非平行截止与声音综合的多视图时间对齐

论文标题

非平行截止与声音综合的多视图时间对齐

Multi-view Temporal Alignment for Non-parallel Articulatory-to-Acoustic Speech Synthesis

论文作者

Gonzalez-Lopez, Jose A., Gonzalez-Atienza, Miriam, Gomez-Alanis, Alejandro, Perez-Cordoba, Jose L., Green, Phil D.

论文摘要

发音到声学（A2A）的综合是指从术语表达者捕获的运动中产生的声音。
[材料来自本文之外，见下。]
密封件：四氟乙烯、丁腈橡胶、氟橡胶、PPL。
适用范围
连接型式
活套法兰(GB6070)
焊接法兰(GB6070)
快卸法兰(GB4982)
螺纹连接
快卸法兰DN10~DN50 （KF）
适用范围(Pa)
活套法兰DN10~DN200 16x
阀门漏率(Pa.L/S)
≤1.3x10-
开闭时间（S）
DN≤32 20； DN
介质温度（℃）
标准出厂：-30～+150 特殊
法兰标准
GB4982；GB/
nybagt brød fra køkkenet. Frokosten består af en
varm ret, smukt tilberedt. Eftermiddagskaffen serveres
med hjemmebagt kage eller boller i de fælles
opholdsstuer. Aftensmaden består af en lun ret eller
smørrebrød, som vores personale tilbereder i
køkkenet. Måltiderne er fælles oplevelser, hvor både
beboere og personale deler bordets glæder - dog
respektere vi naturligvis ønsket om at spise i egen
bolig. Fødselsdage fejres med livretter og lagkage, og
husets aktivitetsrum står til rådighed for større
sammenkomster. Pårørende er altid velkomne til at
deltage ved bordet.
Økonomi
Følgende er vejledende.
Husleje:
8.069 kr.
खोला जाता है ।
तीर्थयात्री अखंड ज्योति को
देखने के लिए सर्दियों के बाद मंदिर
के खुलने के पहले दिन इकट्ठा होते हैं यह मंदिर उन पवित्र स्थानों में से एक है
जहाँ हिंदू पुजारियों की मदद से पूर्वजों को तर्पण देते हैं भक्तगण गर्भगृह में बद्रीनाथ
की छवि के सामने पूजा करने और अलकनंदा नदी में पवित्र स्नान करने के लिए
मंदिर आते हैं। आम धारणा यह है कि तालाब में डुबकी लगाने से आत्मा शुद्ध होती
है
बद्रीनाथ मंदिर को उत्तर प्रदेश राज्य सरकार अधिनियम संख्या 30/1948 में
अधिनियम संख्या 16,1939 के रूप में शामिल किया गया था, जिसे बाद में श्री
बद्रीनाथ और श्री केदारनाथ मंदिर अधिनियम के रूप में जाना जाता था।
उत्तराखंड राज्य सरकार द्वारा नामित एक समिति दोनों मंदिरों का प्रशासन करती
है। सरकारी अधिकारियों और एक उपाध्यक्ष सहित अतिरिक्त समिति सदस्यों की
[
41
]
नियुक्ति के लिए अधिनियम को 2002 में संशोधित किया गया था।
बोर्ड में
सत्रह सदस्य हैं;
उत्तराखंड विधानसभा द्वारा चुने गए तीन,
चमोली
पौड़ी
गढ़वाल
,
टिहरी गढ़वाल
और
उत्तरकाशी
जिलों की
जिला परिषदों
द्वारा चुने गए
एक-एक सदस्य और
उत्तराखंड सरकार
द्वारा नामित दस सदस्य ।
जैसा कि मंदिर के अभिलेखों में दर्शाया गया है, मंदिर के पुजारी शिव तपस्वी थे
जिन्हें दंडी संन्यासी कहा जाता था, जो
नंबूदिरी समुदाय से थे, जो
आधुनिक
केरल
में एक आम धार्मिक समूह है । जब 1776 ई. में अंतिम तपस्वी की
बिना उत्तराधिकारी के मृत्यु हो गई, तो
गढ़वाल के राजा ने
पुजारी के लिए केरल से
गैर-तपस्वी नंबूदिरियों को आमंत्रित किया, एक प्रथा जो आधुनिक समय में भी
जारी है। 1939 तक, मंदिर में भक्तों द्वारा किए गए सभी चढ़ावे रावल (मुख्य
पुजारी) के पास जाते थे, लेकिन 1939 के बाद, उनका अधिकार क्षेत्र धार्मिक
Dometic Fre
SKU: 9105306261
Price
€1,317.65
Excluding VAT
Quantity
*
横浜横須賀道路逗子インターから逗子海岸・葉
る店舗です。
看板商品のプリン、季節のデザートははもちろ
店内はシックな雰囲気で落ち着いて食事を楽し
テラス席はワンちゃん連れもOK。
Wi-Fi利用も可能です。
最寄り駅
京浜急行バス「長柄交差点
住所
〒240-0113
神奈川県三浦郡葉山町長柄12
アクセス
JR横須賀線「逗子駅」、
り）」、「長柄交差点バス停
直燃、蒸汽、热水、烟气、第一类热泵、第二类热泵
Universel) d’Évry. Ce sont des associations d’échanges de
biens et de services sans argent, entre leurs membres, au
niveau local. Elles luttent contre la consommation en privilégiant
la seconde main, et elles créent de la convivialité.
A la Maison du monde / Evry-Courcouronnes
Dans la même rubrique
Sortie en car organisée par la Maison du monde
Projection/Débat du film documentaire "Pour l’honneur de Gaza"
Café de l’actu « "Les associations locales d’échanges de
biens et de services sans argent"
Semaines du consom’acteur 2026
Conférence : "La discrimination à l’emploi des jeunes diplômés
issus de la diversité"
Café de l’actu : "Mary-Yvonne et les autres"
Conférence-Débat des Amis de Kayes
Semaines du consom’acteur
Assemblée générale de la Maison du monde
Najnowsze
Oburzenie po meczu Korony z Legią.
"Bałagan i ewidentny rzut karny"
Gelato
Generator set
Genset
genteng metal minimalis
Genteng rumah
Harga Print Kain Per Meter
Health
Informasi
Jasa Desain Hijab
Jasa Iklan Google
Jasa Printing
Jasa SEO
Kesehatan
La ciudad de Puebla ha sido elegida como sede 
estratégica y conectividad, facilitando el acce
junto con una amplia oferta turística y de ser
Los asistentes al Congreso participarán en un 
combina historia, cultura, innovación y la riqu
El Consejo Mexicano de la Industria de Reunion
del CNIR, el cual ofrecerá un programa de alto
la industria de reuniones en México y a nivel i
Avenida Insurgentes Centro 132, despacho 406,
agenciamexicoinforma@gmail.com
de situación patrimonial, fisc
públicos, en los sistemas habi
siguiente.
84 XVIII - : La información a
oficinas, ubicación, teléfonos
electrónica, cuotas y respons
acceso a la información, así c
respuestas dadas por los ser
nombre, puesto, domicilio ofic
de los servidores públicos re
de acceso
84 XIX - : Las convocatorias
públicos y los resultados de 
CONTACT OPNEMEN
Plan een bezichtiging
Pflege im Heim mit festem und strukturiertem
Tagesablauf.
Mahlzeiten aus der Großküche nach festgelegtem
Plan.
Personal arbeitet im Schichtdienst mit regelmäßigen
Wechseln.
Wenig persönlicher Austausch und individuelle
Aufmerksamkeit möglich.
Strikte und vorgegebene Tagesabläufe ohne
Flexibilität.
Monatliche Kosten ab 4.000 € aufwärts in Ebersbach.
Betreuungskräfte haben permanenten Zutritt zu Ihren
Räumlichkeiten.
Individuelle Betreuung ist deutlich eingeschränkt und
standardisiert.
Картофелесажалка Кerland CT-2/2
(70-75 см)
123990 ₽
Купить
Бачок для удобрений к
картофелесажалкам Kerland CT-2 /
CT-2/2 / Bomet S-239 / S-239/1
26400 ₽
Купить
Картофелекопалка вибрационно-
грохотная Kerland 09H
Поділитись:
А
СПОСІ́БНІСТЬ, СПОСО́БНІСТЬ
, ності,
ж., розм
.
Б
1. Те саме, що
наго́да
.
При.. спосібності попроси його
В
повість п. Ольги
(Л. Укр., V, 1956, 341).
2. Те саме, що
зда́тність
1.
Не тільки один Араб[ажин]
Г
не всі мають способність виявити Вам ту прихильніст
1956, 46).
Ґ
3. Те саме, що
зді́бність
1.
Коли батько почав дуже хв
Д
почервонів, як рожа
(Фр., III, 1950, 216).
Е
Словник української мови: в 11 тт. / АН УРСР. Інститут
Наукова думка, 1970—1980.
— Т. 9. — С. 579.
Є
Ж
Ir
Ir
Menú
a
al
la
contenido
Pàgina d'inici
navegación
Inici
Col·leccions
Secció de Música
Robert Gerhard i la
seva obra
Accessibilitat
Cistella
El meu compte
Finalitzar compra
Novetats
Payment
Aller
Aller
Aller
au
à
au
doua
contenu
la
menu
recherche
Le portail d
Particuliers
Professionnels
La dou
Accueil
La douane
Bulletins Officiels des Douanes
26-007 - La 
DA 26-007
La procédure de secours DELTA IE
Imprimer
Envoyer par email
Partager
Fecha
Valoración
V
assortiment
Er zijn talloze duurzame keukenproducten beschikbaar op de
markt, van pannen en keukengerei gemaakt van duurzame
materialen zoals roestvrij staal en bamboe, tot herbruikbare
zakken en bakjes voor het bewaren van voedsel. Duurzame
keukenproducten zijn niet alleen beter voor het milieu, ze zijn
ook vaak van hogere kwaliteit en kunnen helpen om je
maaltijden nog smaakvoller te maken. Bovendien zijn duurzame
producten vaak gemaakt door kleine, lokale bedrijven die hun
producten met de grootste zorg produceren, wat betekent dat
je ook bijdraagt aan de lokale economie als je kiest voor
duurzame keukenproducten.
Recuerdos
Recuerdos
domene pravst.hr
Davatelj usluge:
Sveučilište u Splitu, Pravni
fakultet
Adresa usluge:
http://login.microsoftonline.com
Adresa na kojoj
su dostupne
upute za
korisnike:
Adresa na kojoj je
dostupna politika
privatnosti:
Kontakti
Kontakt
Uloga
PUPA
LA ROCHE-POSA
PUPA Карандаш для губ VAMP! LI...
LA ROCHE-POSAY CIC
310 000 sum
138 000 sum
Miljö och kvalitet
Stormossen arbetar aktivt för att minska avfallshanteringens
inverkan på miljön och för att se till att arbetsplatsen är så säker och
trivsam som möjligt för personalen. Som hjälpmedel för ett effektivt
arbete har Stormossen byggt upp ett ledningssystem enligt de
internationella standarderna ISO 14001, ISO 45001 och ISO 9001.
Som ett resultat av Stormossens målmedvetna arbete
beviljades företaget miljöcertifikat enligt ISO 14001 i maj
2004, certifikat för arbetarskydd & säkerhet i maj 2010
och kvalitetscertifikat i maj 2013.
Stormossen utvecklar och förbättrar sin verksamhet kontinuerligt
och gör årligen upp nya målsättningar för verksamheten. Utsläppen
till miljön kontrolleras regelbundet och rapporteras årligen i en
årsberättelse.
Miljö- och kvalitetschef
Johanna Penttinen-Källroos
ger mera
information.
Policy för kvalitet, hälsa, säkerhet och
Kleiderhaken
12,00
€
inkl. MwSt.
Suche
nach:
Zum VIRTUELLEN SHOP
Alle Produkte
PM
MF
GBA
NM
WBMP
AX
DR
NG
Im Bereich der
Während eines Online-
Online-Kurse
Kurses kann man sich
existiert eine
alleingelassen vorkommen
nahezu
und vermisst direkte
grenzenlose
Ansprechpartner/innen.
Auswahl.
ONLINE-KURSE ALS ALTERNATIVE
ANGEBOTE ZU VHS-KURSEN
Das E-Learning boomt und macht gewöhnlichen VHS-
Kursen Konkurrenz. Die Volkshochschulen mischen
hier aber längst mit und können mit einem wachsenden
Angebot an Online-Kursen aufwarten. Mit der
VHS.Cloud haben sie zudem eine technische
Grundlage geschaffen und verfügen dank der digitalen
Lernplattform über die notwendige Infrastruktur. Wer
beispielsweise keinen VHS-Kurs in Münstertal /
该技术有许多应用程序，例如恢复与由于疾病或受伤无法再说的人的口头沟通。到目前为止，大多数成功的技术采用了有监督的学习框架，在这种框架中，使用时间同步的发音和语音录音来训练监督的机器学习算法，以后可以使用该算法将其映射到语音上。但是，这可以防止在不可用数据的情况下应用A2A技术，例如，一个人已经丢失了她/他的声音，并且只能捕获发音数据。在这项工作中，我们根据多视图学习理论提出了解决此问题的解决方案。所提出的算法试图通过将它们投影到一个共同的潜在空间中，并在其中两种视图均最大相关，然后应用动态时间循环，从而找到具有相同语音含量的非对齐的发音和声音序列之间的最佳时间对齐。讨论和探索了这个想法的几种变体。我们表明，在非对准场景中产生的语音质量与平行场景中获得的语音质量相当。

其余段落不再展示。